TV Week Gold Logie winner Bert Newton (pictured) is set to return to TV with his own show – but it won’t be in Australia. Newton received an offer from an English producer who saw him hosting his Seven Network daytime show last year and he is heading over to London in September to tape a pilot. The show, as yet unnamed, is expected to take on the format similar to the UK’s Aspel And Co show. “English viewers have no idea who I am or what I’ve done. I’m a total unknown in their eyes and I think that’s a good thing,” he told TV Week. Since the demise of The Bert Newton Show late last year, Newton has completed a stint at Cairns radio station 4CA. “It’s been a great experience. It’s my first time on radio in two years and my first radio job outside Melbourne. The audience reaction has been wonderful, so either I’ve fooled them or I’m doing OK!” But despite the possibility of a future in England, Newton would accept an offer to return to Australian TV. “Obviously, the situation here at the moment wouldn’t hold too much promise for a show of my own,” he says. “I’ll just wait for Kerry Packer to fix things at Nine. When he does, I can imagine the out-of-work TV people from all over the world who’ll be ringing him for a job. At least he’s a guy you can trust.”
Adam Willits, one of the original cast members of Home And Away, has decided to leave the series. “He’s been with the show since the beginning and he wants to explore other avenues in acting,” producer Andrew Howie told TV Week.

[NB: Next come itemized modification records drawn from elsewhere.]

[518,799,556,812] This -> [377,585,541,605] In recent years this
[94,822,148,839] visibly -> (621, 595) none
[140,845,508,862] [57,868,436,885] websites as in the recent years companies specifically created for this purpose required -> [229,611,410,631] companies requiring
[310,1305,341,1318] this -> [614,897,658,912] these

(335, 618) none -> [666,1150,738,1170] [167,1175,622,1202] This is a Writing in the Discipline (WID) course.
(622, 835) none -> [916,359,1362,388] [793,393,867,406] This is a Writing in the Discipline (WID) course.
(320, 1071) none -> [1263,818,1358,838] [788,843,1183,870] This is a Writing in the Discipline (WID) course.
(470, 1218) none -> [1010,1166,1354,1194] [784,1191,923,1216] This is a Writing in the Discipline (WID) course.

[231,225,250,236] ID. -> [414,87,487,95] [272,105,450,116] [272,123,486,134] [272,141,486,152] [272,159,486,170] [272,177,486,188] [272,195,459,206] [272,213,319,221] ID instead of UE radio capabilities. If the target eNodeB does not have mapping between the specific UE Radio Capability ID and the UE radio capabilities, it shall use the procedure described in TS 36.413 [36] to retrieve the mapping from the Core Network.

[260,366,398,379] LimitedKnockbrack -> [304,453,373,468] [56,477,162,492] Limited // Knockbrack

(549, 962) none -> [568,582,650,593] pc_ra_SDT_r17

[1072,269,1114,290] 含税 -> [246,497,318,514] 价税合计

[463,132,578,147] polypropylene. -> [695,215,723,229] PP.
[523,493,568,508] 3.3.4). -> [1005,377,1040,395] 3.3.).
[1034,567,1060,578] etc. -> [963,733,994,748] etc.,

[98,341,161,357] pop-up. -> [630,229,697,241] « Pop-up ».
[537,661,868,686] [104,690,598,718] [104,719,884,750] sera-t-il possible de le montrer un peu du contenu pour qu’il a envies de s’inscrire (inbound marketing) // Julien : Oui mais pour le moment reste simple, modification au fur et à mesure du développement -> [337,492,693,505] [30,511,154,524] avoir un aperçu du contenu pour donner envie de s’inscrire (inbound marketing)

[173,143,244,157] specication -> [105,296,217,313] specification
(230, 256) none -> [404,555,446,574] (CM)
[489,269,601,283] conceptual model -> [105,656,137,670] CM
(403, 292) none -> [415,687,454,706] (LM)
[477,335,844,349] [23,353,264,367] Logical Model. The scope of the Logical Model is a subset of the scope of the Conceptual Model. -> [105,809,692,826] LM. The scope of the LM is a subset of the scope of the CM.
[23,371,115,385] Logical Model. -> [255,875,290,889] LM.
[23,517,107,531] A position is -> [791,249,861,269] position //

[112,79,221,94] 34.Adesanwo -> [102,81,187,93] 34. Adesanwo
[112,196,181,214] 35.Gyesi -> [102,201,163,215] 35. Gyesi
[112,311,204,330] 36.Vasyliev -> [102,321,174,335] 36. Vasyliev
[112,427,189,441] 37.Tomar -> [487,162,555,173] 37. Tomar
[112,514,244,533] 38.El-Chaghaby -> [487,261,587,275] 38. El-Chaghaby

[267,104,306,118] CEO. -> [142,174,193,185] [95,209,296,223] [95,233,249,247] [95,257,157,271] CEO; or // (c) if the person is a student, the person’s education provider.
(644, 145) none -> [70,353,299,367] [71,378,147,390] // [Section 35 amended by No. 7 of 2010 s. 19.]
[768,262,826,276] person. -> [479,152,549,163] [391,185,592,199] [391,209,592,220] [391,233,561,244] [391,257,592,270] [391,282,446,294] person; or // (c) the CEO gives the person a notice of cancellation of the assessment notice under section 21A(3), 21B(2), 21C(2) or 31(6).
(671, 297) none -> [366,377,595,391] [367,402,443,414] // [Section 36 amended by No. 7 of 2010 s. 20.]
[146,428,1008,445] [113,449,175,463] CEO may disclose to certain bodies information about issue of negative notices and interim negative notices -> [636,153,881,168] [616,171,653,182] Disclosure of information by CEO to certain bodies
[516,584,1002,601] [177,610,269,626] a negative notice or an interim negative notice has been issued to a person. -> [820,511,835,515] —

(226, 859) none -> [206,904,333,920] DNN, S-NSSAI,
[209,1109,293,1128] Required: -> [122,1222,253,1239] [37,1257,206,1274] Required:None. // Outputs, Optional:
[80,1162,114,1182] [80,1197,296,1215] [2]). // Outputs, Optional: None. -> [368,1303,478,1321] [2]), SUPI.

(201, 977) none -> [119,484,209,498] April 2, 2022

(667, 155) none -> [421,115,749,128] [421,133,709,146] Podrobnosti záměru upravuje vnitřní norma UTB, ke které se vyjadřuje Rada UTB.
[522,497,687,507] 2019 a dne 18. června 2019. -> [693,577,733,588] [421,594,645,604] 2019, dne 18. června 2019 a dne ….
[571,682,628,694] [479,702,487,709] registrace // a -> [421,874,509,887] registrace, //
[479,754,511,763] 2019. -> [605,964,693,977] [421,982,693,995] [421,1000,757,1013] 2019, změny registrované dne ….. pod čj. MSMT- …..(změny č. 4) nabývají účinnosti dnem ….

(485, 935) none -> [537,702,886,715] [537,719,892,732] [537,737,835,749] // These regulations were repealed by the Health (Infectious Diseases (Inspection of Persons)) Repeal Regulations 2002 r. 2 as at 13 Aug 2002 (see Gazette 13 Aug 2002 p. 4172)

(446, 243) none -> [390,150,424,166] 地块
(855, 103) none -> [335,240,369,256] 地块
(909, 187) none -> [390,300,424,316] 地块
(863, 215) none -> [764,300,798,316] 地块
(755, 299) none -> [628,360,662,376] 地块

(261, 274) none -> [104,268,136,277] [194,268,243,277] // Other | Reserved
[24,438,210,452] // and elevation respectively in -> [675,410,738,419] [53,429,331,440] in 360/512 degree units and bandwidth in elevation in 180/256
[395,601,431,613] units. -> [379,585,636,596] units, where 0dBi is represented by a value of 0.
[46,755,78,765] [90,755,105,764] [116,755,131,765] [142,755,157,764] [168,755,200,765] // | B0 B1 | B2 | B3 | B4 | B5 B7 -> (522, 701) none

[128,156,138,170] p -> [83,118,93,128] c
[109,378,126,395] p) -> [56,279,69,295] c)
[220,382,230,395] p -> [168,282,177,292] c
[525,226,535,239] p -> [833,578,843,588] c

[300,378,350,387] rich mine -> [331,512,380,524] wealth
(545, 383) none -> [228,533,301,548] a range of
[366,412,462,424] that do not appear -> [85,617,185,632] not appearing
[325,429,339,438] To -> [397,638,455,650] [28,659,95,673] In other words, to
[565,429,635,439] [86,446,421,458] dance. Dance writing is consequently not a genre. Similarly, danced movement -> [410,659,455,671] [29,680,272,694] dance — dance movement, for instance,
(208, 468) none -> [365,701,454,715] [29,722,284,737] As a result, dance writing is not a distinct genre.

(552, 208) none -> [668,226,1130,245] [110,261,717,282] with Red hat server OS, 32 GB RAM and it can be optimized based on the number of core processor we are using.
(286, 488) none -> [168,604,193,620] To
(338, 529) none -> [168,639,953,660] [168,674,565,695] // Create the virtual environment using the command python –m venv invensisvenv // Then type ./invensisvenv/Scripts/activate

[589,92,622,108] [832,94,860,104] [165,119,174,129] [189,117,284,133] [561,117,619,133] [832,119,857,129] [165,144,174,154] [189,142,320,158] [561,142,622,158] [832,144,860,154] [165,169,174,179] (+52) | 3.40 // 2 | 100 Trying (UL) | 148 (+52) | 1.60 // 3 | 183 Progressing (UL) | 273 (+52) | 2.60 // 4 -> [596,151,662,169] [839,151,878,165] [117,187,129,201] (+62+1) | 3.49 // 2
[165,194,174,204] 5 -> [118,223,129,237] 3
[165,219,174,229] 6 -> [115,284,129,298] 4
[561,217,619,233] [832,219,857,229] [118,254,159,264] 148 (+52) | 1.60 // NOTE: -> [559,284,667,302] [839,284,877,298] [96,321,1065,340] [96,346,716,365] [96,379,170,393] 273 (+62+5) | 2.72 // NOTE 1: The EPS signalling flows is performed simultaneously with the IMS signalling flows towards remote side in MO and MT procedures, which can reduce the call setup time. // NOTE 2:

Jude and Joy, the down-to-earth housewives who love a chat over the fence in ABC’s The Big Gig have spoken to TV Week about their lives and ambitions. “I’m very ambitious,” Jude (Denise Scott) told TV Week. “I’ve got a bunny suit that I made myself, and I’ve already worked at the shopping centres… as an Easter bunny, not one of those other bunnies!” Meanwhile, much of Joy’s (Jean Kittson) energy is spent yelling at the kids or keeping track of her husband, Wal, whose wandering eye has caught sight of local glamour queen Loretta. “She’s a big worry, that woman,” Joy says. “She’s so glamorous, I don’t know how she does it. Leather mini-skirts and all! Jude and I have let ourselves go just a bit – but we do scrub up all right!” The Big Gig is set to return later this month in a new series.
The Ten Network says that negotiations to film a double episode of the US series The Wonder Years in Australia are well under way. Should the negotiations between the Queensland Film Commission and the show’s producers, New World Television, be successful then the show’s cast will be touching down in Australia as early as September.
John Laws says…
”(SBS) has been crowing loudly about the new one-hour, once-a-week program Sports Machine as innovative, adult and hugely important – which is all very well and sounds great. But SBS viewers with sharp memories will recall that last year the station had a similar sports program every night of the week. A total, then, of 2-and-a-half hours coverage every week. What do we get now? One hour, all in one go. Frankly, I’ve never been able to figure out why SBS axed the previous sports program. It was a gem of a half-hour and managed to cover a host of different sports, something that rarely happens on ABC or the commercial networks.”
Program Highlights (August 4-10):
Sunday: Actor Peter Ustinov is Peter Ross’ guest on ABC’s arts program, Sunday Afternoon. HSV7 crosses live to the Sydney Cricket Ground for AFL between Sydney Swans and West Coast Eagles. Sunday night movies are Extremities (GTV9) and Bat 21 (ATV10). HSV7 presents the three-hour Queen Mother’s 90th Birthday Gala.
Tuesday: New Zealand actress Judy McIntosh (pictured) makes her debut as Dr Nicola Tanner in ABC’s GP. In Beyond 2000 (HSV7), Amanda Keller examines China’s state policy of one child per family.
Wednesday: Michele Fawdon stars in an ABC docu-drama, This Time Next Time, as a crusading journalist assigned to write a feature article on the dangers of alcohol-related brain damage.
Thursday: In The Flying Doctors (GTV9), Dr Tom Callaghan (Andrew McFarlane) is buried alive when a mine shaft is deliberately collapsed on top of him as he tries to rescue an injured man.